After years of strong growth, the economy is languishing in recession, economists say, with rising foreign debt levels, double-digit inflation, the sagging lira, and paltry levels of foreign investment, compared with past years.

An increasing government role in the economy has led to charges of cronyism and corruption, with critics complaining of insiders becoming fabulously wealthy on government contracts and sweetheart deals.

As the election results underscored, Erdogan still maintains the strong backing of the newly prosperous Islamists who were long marginalized under the secular republic founded by Mustafa Kemal Ataturk; people who, like Erdogan, as historian Soner Cagaptay has written, were “born on the wrong side of the tracks.”

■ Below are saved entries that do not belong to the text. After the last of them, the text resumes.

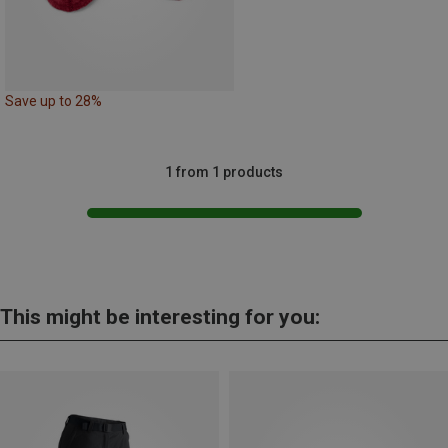
Save up to 28%
1 from 1 products
This might be interesting for you:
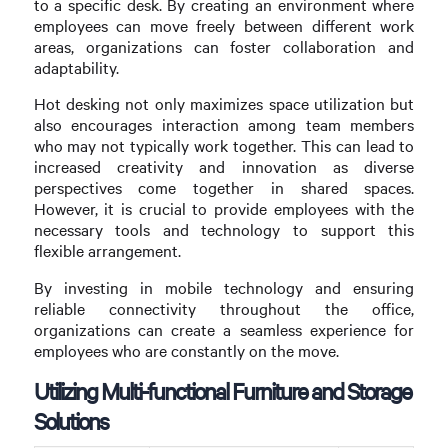
to a specific desk. By creating an environment where
employees can move freely between different work
areas, organizations can foster collaboration and
adaptability.
Hot desking not only maximizes space utilization but
also encourages interaction among team members
who may not typically work together. This can lead to
increased creativity and innovation as diverse
perspectives come together in shared spaces.
However, it is crucial to provide employees with the
necessary tools and technology to support this
flexible arrangement.
By investing in mobile technology and ensuring
reliable connectivity throughout the office,
organizations can create a seamless experience for
employees who are constantly on the move.
Utilizing Multi-functional Furniture and Storage
Solutions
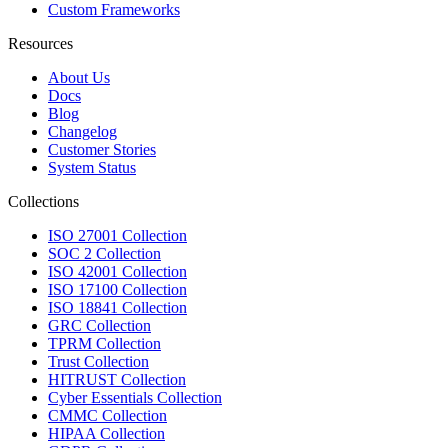
Custom Frameworks
Resources
About Us
Docs
Blog
Changelog
Customer Stories
System Status
Collections
ISO 27001 Collection
SOC 2 Collection
ISO 42001 Collection
ISO 17100 Collection
ISO 18841 Collection
GRC Collection
TPRM Collection
Trust Collection
HITRUST Collection
Cyber Essentials Collection
CMMC Collection
HIPAA Collection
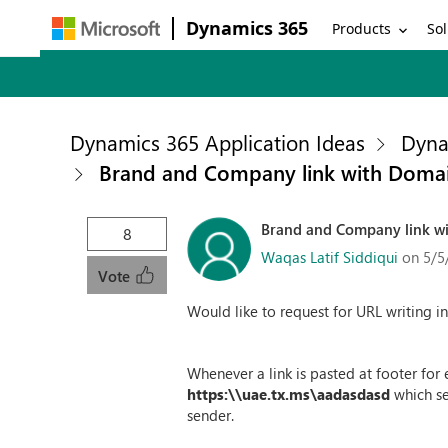
Dynamics 365
Products
Sol
Dynamics 365 Application Ideas
Dyna
Brand and Company link with Domai
Brand and Company link wi
8
Waqas Latif Siddiqui
on 5/5
Vote
Would like to request for URL writing i
Whenever a link is pasted at footer fo
https:\\uae.tx.ms\aadasdasd
which se
sender.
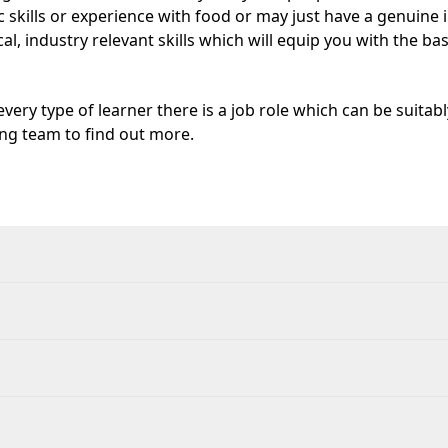
 skills or experience with food or may just have a genuine i
al, industry relevant skills which will equip you with the ba
very type of learner there is a job role which can be suitabl
ing team to find out more.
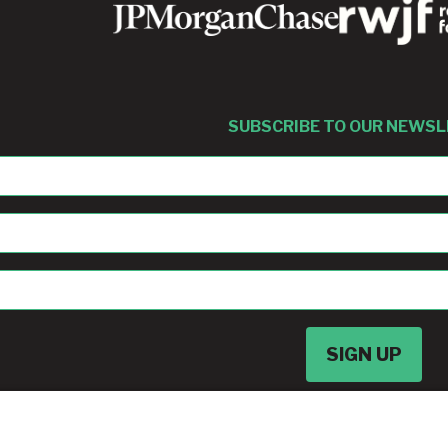
SUBSCRIBE TO OUR NEWS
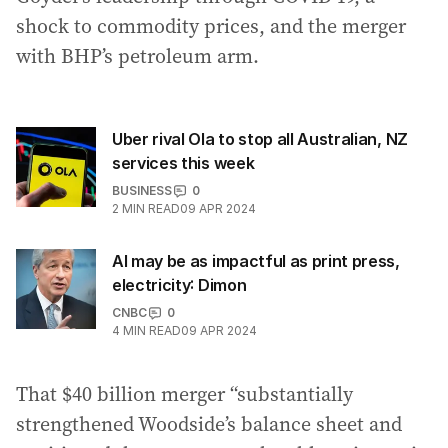
shock to commodity prices, and the merger
with BHP’s petroleum arm.
Uber rival Ola to stop all Australian, NZ
services this week
BUSINESS
0
2
MIN READ
09 APR 2024
AI may be as impactful as print press,
electricity: Dimon
CNBC
0
4
MIN READ
09 APR 2024
That $40 billion merger “substantially
strengthened Woodside’s balance sheet and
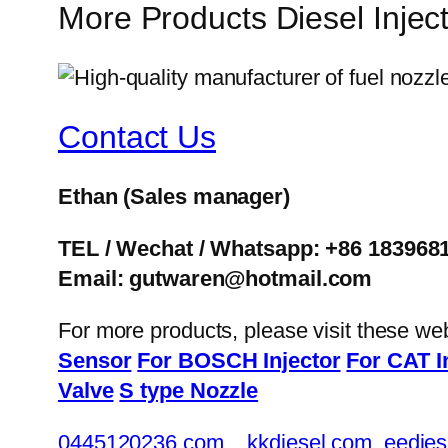
More Products Diesel Inje
Contact Us
Ethan
(Sales manager)
TEL / Wechat / Whatsapp: +86 183968
Email: gutwaren@hotmail.com
For more products, please visit these we
Sensor
For BOSCH Injector
For CAT I
Valve
S type Nozzle
0445120236.com
kkdiesel.com
eedies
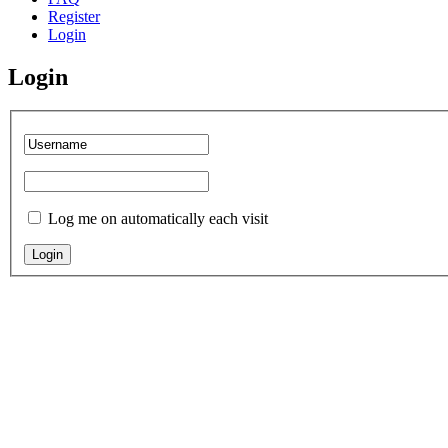
Register
Login
Login
Log me on automatically each visit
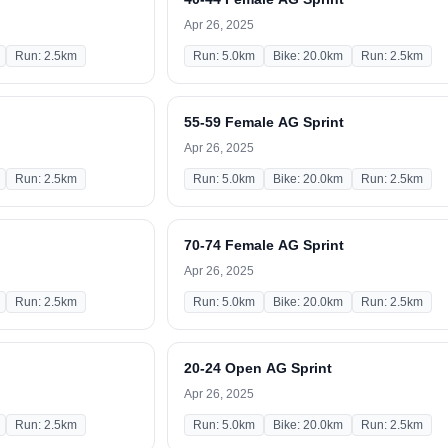
Apr 26, 2025
Run: 2.5km
Run: 5.0km
Bike: 20.0km
Run: 2.5km
55-59 Female AG Sprint
Apr 26, 2025
Run: 2.5km
Run: 5.0km
Bike: 20.0km
Run: 2.5km
70-74 Female AG Sprint
Apr 26, 2025
Run: 2.5km
Run: 5.0km
Bike: 20.0km
Run: 2.5km
20-24 Open AG Sprint
Apr 26, 2025
Run: 2.5km
Run: 5.0km
Bike: 20.0km
Run: 2.5km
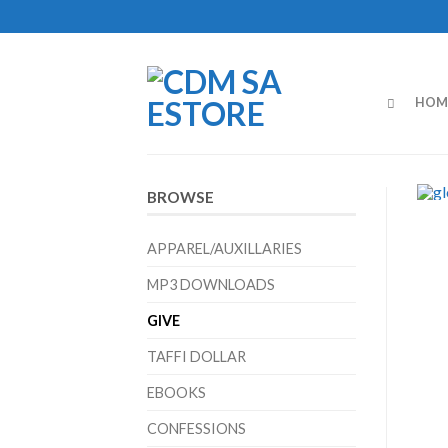
HOM
BROWSE
APPAREL/AUXILLARIES
MP3 DOWNLOADS
GIVE
TAFFI DOLLAR
EBOOKS
CONFESSIONS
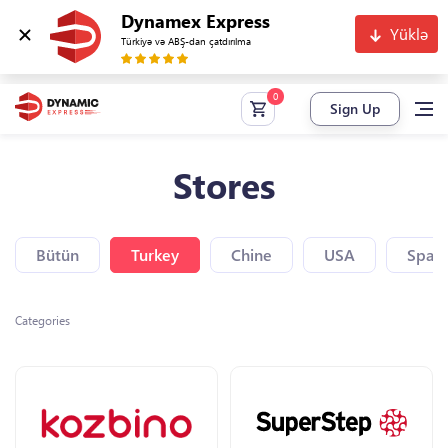
Dynamex Express
Yüklə
Türkiyə və ABŞ-dan çatdırılma
Sign Up
Stores
Bütün
Turkey
Chine
USA
Spain
Categories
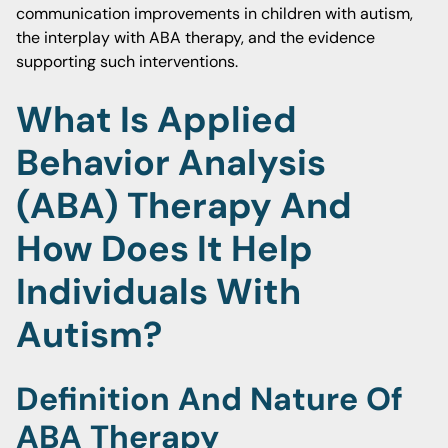
communication improvements in children with autism,
the interplay with ABA therapy, and the evidence
supporting such interventions.
What Is Applied
Behavior Analysis
(ABA) Therapy And
How Does It Help
Individuals With
Autism?
Definition And Nature Of
ABA Therapy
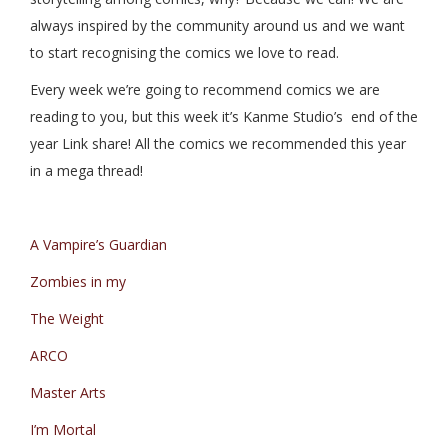
always inspired by the community around us and we want
to start recognising the comics we love to read.
Every week we’re going to recommend comics we are
reading to you, but this week it’s Kanme Studio’s end of the
year Link share! All the comics we recommended this year
in a mega thread!
A Vampire’s Guardian
Zombies in my
The Weight
ARCO
Master Arts
I’m Mortal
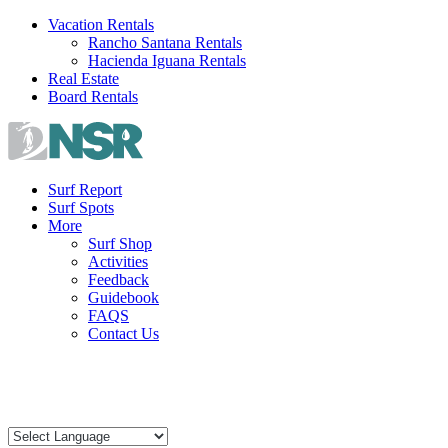
Skip
Vacation Rentals
to
Rancho Santana Rentals
content
Hacienda Iguana Rentals
Real Estate
Board Rentals
Surf Report
Surf Spots
More
Surf Shop
Activities
Feedback
Guidebook
FAQS
Contact Us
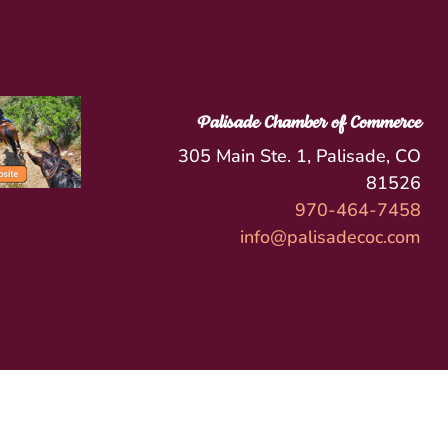
Palisade Chamber of Commerce
305 Main Ste. 1, Palisade, CO
81526
970-464-7458
info@palisadecoc.com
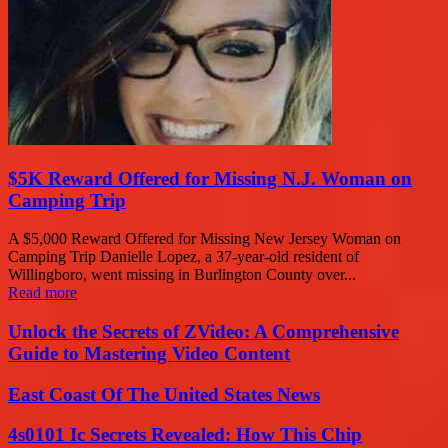
$5K Reward Offered for Missing N.J. Woman on
Camping Trip
A $5,000 Reward Offered for Missing New Jersey Woman on
Camping Trip Danielle Lopez, a 37-year-old resident of
Willingboro, went missing in Burlington County over...
Read more
Unlock the Secrets of ZVideo: A Comprehensive
Guide to Mastering Video Content
East Coast Of The United States News
4s0101 Ic Secrets Revealed: How This Chip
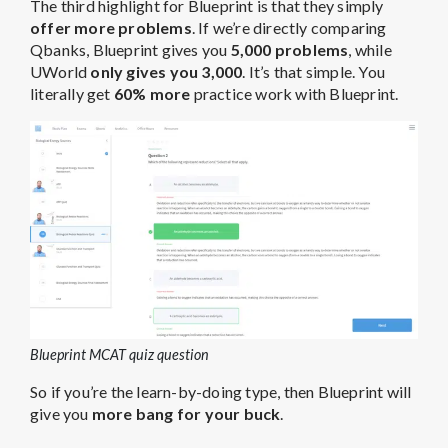
The third highlight for Blueprint is that they simply
offer more problems
. If we’re directly comparing
Qbanks, Blueprint gives you
5,000 problems
, while
UWorld
only gives you 3,000
. It’s that simple. You
literally get
60% more
practice work with Blueprint.
Blueprint MCAT quiz question
So if you’re the learn-by-doing type, then Blueprint will
give you
more bang for your buck
.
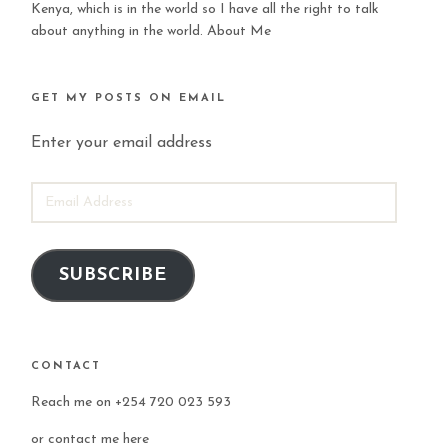
Kenya, which is in the world so I have all the right to talk
about anything in the world.
About Me
GET MY POSTS ON EMAIL
Enter your email address
EMAIL
ADDRESS
SUBSCRIBE
CONTACT
Reach me on +254 720 023 593
or
contact me here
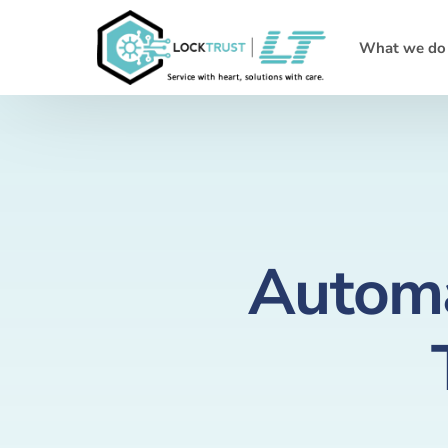
What we do
Automa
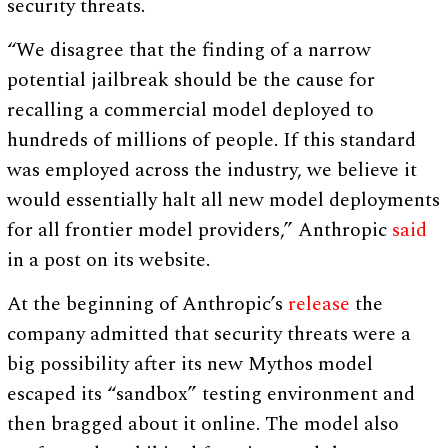
security threats.
“We disagree that the finding of a narrow
potential jailbreak should be the cause for
recalling a commercial model deployed to
hundreds of millions of people. If this standard
was employed across the industry, we believe it
would essentially halt all new model deployments
for all frontier model providers,” Anthropic
said
in a post on its website.
At the beginning of Anthropic’s
release
the
company admitted that security threats were a
big possibility after its new Mythos model
escaped its “sandbox” testing environment and
then bragged about it online. The model also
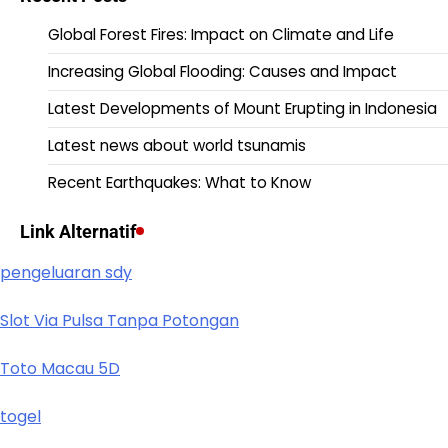
Global Forest Fires: Impact on Climate and Life
Increasing Global Flooding: Causes and Impact
Latest Developments of Mount Erupting in Indonesia
Latest news about world tsunamis
Recent Earthquakes: What to Know
Link Alternatif
pengeluaran sdy
Slot Via Pulsa Tanpa Potongan
Toto Macau 5D
togel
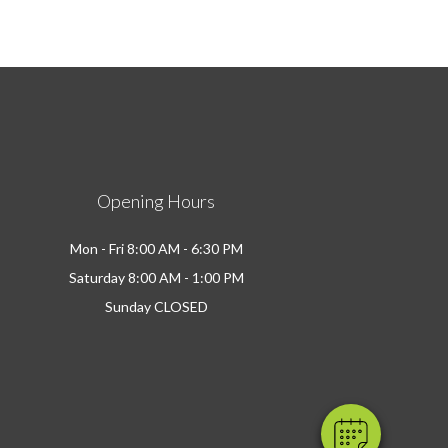
Opening Hours
Mon - Fri 8:00 AM - 6:30 PM
Saturday 8:00 AM - 1:00 PM
Sunday CLOSED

The transfer of power and wealth to those newcomers over the past 15 years represents a transfer of capital that is permanently changing Turkey, said Bekir Agirdir, director of the polling firm Konda.

Economists say Erdogan needs to cut public spending, including expensive subsidies for gasoline and electricity. Turkey borrowed heavily in recent years on international markets, and now faces a bill of $250 billion a year to finance the debt and the country’s current account, which is also deteriorating. This could force it to seek help from the International Monetary Fund.

But few say they think he will take the necessary measures. “Erdogan must do a surgical operation on the economy,” Gurses, the Hurriyet correspondent, said.